In the entries below, find the line with "root of tail: (168, 484)" and the line with "right knee: (80, 167)". Reproduce those two lines and every line between them exactly, and nothing more.
Start of Available data
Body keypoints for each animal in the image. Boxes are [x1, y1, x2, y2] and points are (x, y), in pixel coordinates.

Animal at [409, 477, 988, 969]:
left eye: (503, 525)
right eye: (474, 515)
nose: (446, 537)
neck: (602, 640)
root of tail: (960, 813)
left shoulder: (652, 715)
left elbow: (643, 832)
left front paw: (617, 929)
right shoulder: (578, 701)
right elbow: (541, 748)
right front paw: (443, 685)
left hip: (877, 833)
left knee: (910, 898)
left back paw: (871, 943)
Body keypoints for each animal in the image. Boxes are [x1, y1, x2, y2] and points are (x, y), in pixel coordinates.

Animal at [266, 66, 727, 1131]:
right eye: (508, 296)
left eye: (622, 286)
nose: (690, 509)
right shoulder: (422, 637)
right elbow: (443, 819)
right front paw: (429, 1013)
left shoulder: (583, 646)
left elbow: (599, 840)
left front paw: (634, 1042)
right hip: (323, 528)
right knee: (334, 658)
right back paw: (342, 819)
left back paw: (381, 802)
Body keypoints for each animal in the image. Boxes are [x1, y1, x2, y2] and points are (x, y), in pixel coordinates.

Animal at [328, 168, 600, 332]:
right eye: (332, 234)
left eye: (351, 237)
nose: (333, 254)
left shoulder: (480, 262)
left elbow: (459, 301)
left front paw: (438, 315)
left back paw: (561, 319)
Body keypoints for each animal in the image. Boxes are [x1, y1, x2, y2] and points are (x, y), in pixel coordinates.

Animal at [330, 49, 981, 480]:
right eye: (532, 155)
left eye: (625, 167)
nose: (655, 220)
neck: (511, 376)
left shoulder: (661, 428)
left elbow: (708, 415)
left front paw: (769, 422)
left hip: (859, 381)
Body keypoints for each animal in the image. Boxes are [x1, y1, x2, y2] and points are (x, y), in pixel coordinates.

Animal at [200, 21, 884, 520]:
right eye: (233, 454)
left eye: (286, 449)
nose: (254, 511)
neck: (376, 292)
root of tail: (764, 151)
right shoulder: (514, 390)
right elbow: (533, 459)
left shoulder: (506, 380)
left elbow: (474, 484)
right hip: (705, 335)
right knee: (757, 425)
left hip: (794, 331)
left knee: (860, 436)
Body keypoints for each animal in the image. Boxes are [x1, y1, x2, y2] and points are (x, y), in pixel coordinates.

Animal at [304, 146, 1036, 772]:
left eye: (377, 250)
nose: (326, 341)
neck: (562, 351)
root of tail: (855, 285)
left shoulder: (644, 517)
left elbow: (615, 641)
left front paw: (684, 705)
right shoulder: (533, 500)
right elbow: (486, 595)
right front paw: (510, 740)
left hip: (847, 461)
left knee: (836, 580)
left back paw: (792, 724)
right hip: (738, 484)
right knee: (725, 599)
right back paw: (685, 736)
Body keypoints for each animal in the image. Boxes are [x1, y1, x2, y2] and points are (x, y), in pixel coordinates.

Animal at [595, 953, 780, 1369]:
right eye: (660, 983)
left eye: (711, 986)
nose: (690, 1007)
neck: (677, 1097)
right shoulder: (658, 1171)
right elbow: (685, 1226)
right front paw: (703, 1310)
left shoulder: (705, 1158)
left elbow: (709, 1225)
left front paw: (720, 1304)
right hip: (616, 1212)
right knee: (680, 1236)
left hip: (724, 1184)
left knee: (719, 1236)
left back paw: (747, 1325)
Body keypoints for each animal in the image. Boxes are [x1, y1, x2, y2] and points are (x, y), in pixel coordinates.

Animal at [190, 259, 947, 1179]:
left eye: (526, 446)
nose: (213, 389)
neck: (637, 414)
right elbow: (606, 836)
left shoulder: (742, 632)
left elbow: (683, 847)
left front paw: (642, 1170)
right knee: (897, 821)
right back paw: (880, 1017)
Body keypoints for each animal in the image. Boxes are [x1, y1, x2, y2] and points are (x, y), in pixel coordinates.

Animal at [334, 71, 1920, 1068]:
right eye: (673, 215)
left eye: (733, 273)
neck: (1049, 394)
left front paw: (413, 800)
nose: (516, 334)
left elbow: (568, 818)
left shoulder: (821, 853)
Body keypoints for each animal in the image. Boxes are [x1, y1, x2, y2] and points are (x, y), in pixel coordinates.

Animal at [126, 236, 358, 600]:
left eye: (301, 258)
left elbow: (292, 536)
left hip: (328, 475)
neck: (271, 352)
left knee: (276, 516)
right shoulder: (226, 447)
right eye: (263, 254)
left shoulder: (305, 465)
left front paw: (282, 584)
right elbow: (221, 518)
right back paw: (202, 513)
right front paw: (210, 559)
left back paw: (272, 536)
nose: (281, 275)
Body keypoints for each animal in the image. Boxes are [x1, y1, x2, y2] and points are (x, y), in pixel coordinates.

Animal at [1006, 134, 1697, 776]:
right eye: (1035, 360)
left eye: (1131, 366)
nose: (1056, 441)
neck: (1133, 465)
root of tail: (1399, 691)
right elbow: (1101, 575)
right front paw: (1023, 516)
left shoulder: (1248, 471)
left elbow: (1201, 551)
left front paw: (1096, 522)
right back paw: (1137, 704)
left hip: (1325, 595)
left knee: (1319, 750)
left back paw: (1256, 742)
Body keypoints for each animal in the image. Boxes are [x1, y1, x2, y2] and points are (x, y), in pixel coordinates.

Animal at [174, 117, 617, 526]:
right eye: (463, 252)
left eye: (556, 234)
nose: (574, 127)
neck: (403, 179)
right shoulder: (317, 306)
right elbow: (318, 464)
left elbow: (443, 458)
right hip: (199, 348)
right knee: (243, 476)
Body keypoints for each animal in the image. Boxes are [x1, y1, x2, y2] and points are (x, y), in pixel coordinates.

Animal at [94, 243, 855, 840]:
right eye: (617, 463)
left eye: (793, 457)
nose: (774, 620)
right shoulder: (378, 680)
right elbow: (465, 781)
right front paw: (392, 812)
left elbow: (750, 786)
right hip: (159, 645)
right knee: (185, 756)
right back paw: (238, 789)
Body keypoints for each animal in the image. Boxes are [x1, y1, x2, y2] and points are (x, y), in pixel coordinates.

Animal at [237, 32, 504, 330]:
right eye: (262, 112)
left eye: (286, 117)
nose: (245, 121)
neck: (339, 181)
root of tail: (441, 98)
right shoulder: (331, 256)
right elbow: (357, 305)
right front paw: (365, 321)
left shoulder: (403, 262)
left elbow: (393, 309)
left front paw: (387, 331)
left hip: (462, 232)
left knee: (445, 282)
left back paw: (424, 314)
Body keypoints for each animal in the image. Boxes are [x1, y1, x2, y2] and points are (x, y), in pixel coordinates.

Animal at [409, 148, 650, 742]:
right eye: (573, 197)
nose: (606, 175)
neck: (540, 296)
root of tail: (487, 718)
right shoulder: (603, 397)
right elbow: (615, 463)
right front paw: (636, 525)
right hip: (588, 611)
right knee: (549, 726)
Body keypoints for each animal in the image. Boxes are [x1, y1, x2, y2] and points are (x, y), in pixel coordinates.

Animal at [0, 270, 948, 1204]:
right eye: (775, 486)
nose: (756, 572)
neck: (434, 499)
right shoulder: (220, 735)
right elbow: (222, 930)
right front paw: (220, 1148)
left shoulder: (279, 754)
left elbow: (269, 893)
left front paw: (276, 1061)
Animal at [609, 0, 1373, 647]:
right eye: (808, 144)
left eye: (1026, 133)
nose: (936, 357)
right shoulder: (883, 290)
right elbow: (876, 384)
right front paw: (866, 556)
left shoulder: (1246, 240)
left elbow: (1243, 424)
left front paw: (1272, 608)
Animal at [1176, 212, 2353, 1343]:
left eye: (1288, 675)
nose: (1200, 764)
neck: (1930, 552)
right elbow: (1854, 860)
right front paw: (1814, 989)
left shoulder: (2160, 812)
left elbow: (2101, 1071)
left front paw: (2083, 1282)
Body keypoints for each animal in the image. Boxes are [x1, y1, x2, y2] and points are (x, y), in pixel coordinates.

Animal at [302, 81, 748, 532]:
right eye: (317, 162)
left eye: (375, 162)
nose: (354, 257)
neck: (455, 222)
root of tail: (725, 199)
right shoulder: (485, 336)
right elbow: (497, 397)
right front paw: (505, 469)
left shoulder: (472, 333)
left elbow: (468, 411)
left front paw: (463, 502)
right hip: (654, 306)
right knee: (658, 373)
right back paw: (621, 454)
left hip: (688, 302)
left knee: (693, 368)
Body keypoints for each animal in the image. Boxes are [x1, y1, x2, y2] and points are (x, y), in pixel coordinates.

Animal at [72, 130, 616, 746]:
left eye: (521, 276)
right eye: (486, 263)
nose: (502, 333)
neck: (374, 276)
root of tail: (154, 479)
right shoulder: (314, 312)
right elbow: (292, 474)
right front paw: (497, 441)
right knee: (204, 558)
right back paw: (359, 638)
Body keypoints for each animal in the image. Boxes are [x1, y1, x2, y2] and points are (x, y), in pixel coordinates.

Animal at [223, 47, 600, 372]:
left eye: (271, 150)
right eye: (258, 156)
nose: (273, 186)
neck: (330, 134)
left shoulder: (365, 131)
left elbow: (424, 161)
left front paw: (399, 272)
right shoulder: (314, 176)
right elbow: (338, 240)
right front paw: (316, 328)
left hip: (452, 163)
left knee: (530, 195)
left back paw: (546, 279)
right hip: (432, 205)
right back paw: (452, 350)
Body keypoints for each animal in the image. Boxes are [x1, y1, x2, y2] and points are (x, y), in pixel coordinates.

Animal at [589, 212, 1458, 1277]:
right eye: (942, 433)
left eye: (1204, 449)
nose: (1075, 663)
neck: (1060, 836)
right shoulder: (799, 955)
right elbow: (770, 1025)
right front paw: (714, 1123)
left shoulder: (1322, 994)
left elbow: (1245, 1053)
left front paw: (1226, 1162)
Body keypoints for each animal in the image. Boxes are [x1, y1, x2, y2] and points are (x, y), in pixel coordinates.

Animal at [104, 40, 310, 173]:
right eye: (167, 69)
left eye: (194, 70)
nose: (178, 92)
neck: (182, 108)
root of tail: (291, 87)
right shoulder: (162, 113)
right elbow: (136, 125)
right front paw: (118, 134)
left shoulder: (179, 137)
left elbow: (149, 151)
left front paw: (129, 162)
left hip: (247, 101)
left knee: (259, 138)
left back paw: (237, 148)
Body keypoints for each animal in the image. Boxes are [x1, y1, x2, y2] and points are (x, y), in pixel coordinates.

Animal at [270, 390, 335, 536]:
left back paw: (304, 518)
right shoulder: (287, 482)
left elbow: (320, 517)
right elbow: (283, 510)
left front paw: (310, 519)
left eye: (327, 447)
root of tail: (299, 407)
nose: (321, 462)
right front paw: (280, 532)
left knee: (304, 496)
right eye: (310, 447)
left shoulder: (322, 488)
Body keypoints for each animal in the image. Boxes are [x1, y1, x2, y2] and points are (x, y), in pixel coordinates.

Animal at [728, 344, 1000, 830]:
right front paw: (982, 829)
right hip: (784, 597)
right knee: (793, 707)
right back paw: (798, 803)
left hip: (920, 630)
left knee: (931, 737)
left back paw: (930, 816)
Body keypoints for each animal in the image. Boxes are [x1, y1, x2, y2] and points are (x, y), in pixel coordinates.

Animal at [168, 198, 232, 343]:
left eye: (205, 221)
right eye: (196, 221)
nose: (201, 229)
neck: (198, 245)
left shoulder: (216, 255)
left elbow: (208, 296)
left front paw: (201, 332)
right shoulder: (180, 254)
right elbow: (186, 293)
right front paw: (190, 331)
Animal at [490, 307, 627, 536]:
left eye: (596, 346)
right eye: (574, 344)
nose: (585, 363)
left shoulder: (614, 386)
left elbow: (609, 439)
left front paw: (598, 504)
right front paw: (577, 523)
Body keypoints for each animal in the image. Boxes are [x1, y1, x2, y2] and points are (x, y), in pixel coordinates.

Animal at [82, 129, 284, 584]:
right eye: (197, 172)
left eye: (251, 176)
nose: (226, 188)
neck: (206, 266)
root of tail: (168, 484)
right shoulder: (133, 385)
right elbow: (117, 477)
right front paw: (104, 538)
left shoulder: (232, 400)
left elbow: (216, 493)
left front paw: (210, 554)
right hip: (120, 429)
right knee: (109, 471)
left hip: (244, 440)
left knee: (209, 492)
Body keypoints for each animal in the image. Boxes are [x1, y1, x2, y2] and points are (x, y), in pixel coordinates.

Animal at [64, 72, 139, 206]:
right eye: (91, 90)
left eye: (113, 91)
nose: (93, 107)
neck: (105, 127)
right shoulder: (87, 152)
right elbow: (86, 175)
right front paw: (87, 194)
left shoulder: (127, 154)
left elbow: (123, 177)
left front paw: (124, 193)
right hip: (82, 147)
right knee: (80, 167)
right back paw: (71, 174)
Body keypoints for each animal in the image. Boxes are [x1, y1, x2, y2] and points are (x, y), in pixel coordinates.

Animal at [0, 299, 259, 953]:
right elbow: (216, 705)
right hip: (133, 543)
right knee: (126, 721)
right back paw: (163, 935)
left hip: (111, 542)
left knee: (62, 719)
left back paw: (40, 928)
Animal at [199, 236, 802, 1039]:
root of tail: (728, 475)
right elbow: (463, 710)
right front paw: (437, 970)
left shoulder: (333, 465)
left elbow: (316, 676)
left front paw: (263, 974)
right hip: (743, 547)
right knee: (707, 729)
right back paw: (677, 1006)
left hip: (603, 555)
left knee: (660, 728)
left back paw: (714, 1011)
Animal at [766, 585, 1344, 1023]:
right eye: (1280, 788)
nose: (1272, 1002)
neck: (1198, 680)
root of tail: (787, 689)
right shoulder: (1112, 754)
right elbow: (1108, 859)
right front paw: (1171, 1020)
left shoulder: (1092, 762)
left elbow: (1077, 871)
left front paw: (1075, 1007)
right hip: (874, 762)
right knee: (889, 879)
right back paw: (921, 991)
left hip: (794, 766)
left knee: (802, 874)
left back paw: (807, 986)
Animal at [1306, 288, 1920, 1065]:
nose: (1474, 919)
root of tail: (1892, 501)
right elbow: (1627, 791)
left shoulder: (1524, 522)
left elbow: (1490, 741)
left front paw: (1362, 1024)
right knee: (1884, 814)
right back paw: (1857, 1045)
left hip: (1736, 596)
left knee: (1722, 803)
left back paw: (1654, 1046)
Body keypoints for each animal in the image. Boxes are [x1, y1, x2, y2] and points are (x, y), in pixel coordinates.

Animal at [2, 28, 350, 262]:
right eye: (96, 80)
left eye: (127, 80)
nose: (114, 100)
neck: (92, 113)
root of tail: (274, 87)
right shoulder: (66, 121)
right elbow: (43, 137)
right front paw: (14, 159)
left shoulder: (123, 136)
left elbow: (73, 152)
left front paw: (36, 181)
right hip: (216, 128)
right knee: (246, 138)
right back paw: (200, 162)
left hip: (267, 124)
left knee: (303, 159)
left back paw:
End of Available data
**Exercise result:**
root of tail: (168, 484)
right shoulder: (133, 385)
right elbow: (117, 477)
right front paw: (104, 538)
left shoulder: (232, 400)
left elbow: (216, 493)
left front paw: (210, 554)
right hip: (120, 429)
right knee: (109, 471)
left hip: (244, 440)
left knee: (209, 492)
Body keypoints for each animal in the image. Boxes are [x1, y1, x2, y2] and points are (x, y), in pixel coordinates.

Animal at [64, 72, 139, 206]:
right eye: (91, 90)
left eye: (113, 91)
nose: (93, 107)
neck: (105, 127)
right shoulder: (87, 152)
right elbow: (86, 175)
right front paw: (87, 194)
left shoulder: (127, 154)
left elbow: (123, 177)
left front paw: (124, 193)
right hip: (82, 147)
right knee: (80, 167)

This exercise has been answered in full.